Today is apparently National Drink Wine Day. Now, I generally treat just about every day as a good day to drink wine, and in fact I just finished up a wine tasting, but for those of you who need an Act of Congress to force your hand, here are a few wines to contemplate on your way home today.

Since it’s an American “holiday,” we’ll try to stick with domestic wines, but let’s take this opportunity to try something that you might not be familiar with: no Bordeaux blends or Chardonnays today.

Get Right With White: At this moment, at least, it’s sunny out. White wine is the perfect wine for sunshine, and you can’t call yourself a wine lover if you don’t appreciate some of the great white wines of the world. Today, why not try one of the grapes that first put Washington State on the map: Riesling. We make some dynamite Rieslings here, and contrary to what you might think, they’re largely dry wines. A well-made Riesling has a snoot-full of aromatics, pronounced minerality, and a rush of acidity that makes it incredibly versatile as a food pairing. Some of the best in the state are the Eroica from Chateau Ste. Michelle, the Poet’s Leap from Long Shadows, and the Kung Fu Girl from Charles Smith.
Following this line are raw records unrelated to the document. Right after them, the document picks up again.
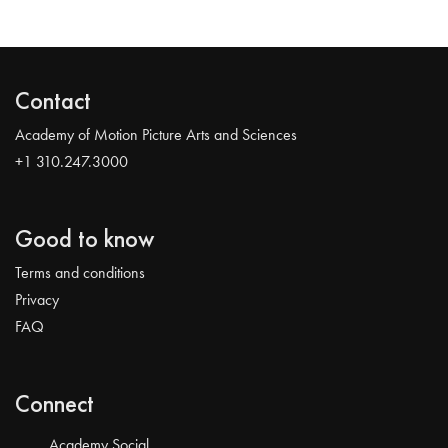
Contact
Academy of Motion Picture Arts and Sciences
+1 310.247.3000
Good to know
Terms and conditions
Privacy
FAQ
Connect
Academy Social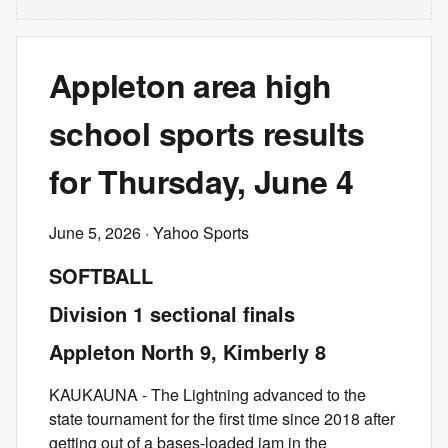
Appleton area high
school sports results
for Thursday, June 4
June 5, 2026
· Yahoo Sports
SOFTBALL
Division 1 sectional finals
Appleton North 9, Kimberly 8
KAUKAUNA - The Lightning advanced to the
state tournament for the first time since 2018 after
getting out of a bases-loaded jam in the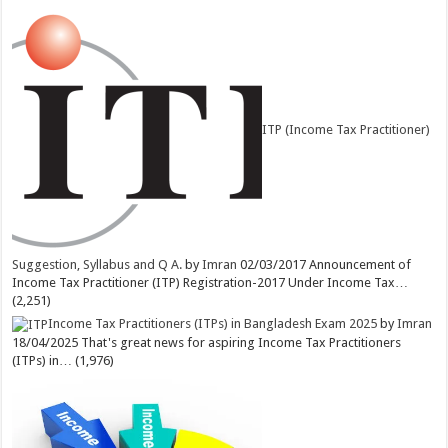
ITP (Income Tax Practitioner)
Suggestion, Syllabus and Q A.
by
Imran
02/03/2017
Announcement of
Income Tax Practitioner (ITP) Registration-2017 Under Income Tax…
(2,251)
Income Tax Practitioners (ITPs) in Bangladesh Exam 2025
by
Imran
18/04/2025
That's great news for aspiring Income Tax Practitioners
(ITPs) in…
(1,976)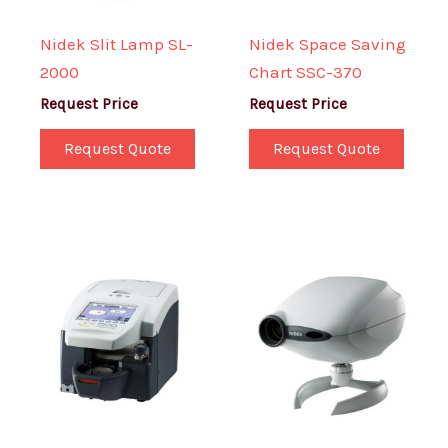
Nidek Slit Lamp SL-
Nidek Space Saving
2000
Chart SSC-370
Request Price
Request Price
Request Quote
Request Quote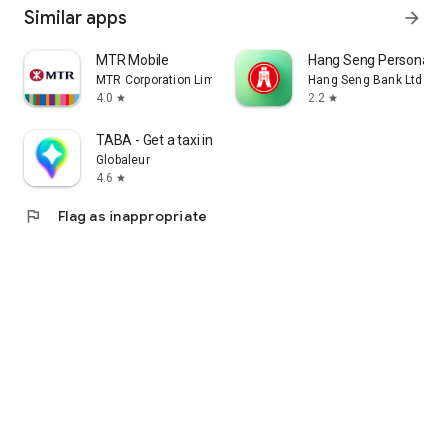
Similar apps
arrow_forward
MTR Mobile
Hang Seng Personal B
MTR Corporation Limited
Hang Seng Bank Ltd
4.0
2.2
star
star
TABA - Get a taxi in Korea
Globaleur
4.6
star
flag
Flag as inappropriate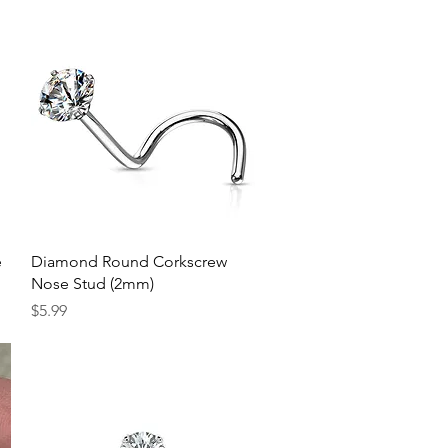
Quick View
e
Diamond Round Corkscrew
Nose Stud (2mm)
Price
$5.99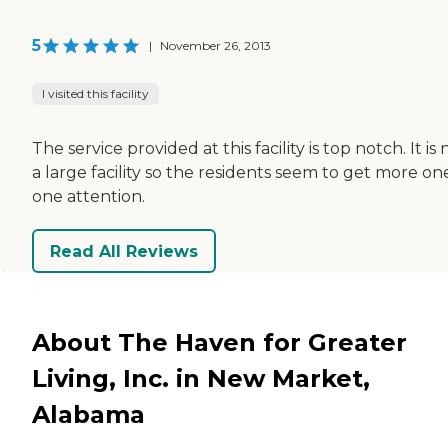
5
|
November 26, 2013
I visited this facility
The service provided at this facility is top notch. It is 
a large facility so the residents seem to get more on
one attention.
Read All Reviews
About The Haven for Greater
Living, Inc. in New Market,
Alabama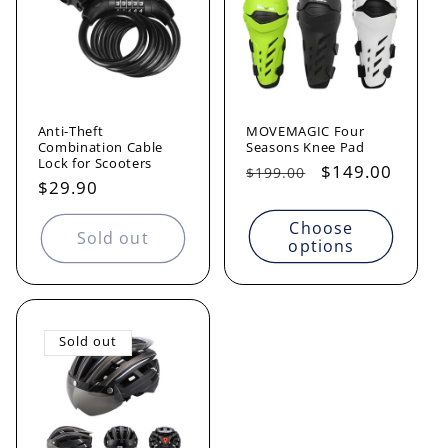
Anti-Theft
MOVEMAGIC Four
Combination Cable
Seasons Knee Pad
Lock for Scooters
Regular
Sale
$149.00
$199.00
Regular
$29.90
price
price
price
Choose
Sold out
options
Sold out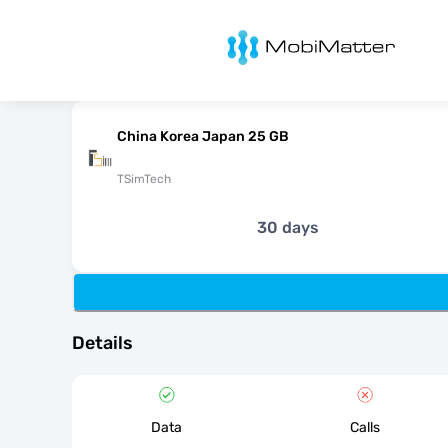
MobiMatter
China Korea Japan 25 GB
TSimTech
30 days
Details
Data
Calls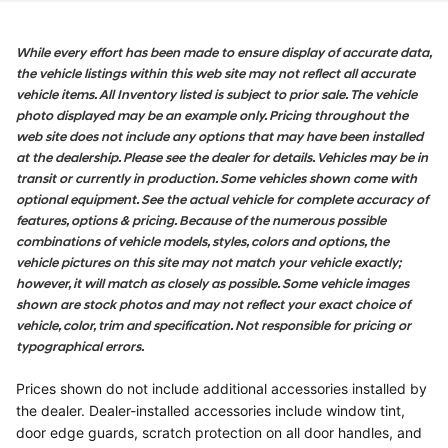
While every effort has been made to ensure display of accurate data,
the vehicle listings within this web site may not reflect all accurate
vehicle items. All Inventory listed is subject to prior sale. The vehicle
photo displayed may be an example only. Pricing throughout the
web site does not include any options that may have been installed
at the dealership. Please see the dealer for details. Vehicles may be in
transit or currently in production. Some vehicles shown come with
optional equipment. See the actual vehicle for complete accuracy of
features, options & pricing. Because of the numerous possible
combinations of vehicle models, styles, colors and options, the
vehicle pictures on this site may not match your vehicle exactly;
however, it will match as closely as possible. Some vehicle images
shown are stock photos and may not reflect your exact choice of
vehicle, color, trim and specification. Not responsible for pricing or
typographical errors.
Prices shown do not include additional accessories installed by
the dealer. Dealer-installed accessories include window tint,
door edge guards, scratch protection on all door handles, and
Grenache Gets It Done: Bold prediction time: in 10 years, the red wine from Washington that will get acclaim globally will be Grenache. This Southern Rhone varietal (well, ancestrally Spanish, but who’s keeping track) can show fruity characteristics, but is at its best when displaying exquisite savory notes of leather, green olive, and smoked meats. You might know it as the backbone of most Chateauneuf-du-Papes, but it has a small but growing following in the state. Some producers to seek out include Two Vintners, Syncline, and Betz.

The Sticky Situation: Dessert wines get a bum rap in the US. In Europe, they’re often some of the most prized and expensive wines you can find, but over here even many connoisseurs turn up their noses at wines with a bit of sweetness to them. Well, I think that’s silly: while an overly-sweet and syrupy wine can be horrible, there are plenty of amazing dessert wines which balance sweetness with razor-edged acidity and a cornucopia of flavors. Due to the general disinterest here in America, we’re going to turn our eyes to Europe for this category. For a nuttier, more savory option, consider an Oloroso sherry from Spain or Vin Santo from Italy. If you’re looking for liquid, honied gold, look for Sauternes from France, Trockenbeerenauslese (and yes, I spelled that correctly without looking it up) from Germany, or Tokaji from Hungary.

Today is a perfect opportunity to try something new. These are just some ideas, but most of all I encourage you to go to a wine shop and just ask for a recommendation. Why not go out on a limb, maybe you’ll find a new favorite. At long last, Congress could be good for something!